Me esforço para estar com a Viradouro porque eu sei o quanto essa presença é importante. Carnaval não é só o que vemos na Avenida
ERIKA JANUZA
No dia em que Erika conversou com Donna, por mensagens de áudio, ela adiantou que já está na quadra da Paraíso do Tuiuti, onde gravará com a rainha Mayara Lima, uma das personagens do programa Rainhas Além da Avenida.
— Ano que vem também vou participar do Carnaval da África do Sul, levar um pouco do Carnaval daqui para lá, e ter esta oportunidade é uma alegria. Sempre dou um jeito de não perder os ensaios, mesmo que esteja gravando, virada ou exausta tento ser o mais presente possível. Me esforço para estar com a Viradouro porque eu sei o quanto essa presença é importante para a comunidade, para a bateria e para a minha preparação, porque Carnaval não é só o que vemos na Avenida. Para ficar tudo lindo, tem muita gente trabalhando durante todo o ano — afirma a atriz.
Gurias na estrada
Em março, a reportagem acompanhou o grupo de viagens exclusivas para mulheres Viaja Guria em um passeio na serra gaúcha, regado a bons vinhos e paisagens impressionantes como a do Salto Ventoso, em Farroupilha.

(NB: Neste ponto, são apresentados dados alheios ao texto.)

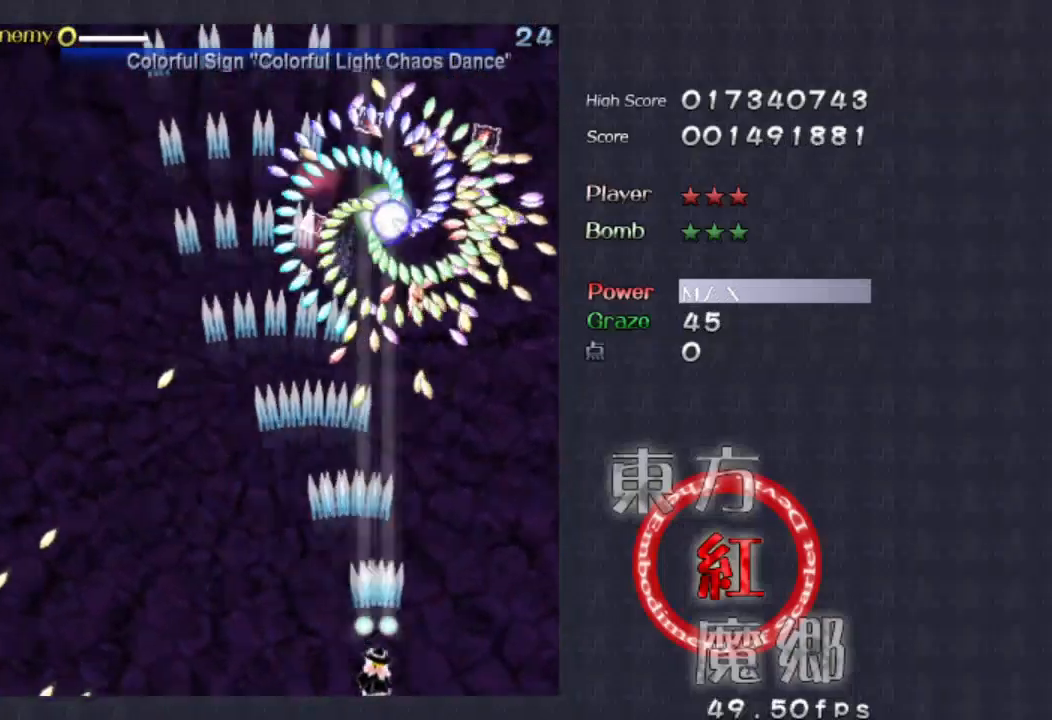
{"dt_ms": 500, "buttons": [], "left_stick": "center", "events": []}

O que se viu foi a confirmação de uma das bandeiras do negócio, que começou em 2023: a jornada é mais importante que o destino. Num passeio só entre mulheres, o que mais se sobressai é o riso fácil, a liberdade pra fazer piada e a conexão feminina que perdura depois da viagem.
O mais positivo foi ver o senso de comunidade das gurias durante um momento difícil
LETTICIA GERHARDT
A proposta ganhou visibilidade nas redes sociais: em um ano e meio de existência, já são mais de 300 mil seguidoras no Instagram. Com o aumento da demanda, veio também a necessidade da idealizadora, Letticia Gerhardt, de 30 anos, aprender a separar o tempo do trabalho e do descanso:
— Começamos o ano de 2024 com 30 mil seguidoras, então é um crescimento de 10 vezes, jamais imaginamos chegar nesse número em tão pouco tempo. Algo que aprendi nesse meio tempo foi a questão de gestão de estresse (risos). Utilizo várias ferramentas de equilíbrio para entender que às vezes o descanso precisa ser compulsório, que descansar também é produzir — destaca a empresária.
Com a agência bombando, Letticia viveu uma prova de fogo: teve que lidar com todas as viagens canceladas e todos os roteiros que não poderiam mais acontecer por um tempo, até o Estado se recuperar da enchente.
— O mais desafiador em si foi mapear a infraestrutura do Estado para voltar a trabalhar no pós-enchente, e o mais positivo foi ver o senso de comunidade das gurias durante um momento difícil. Apesar disso tudo, hoje, antes de falarmos, fui na imobiliária e peguei a chave daquela que será a primeira casa da Viaja Guria, um espaço físico para atendimento, para a comunidade e para os embarques. Essa é a maior mudança, mas também fechamos mais parcerias e logo teremos mais destinos — comemora.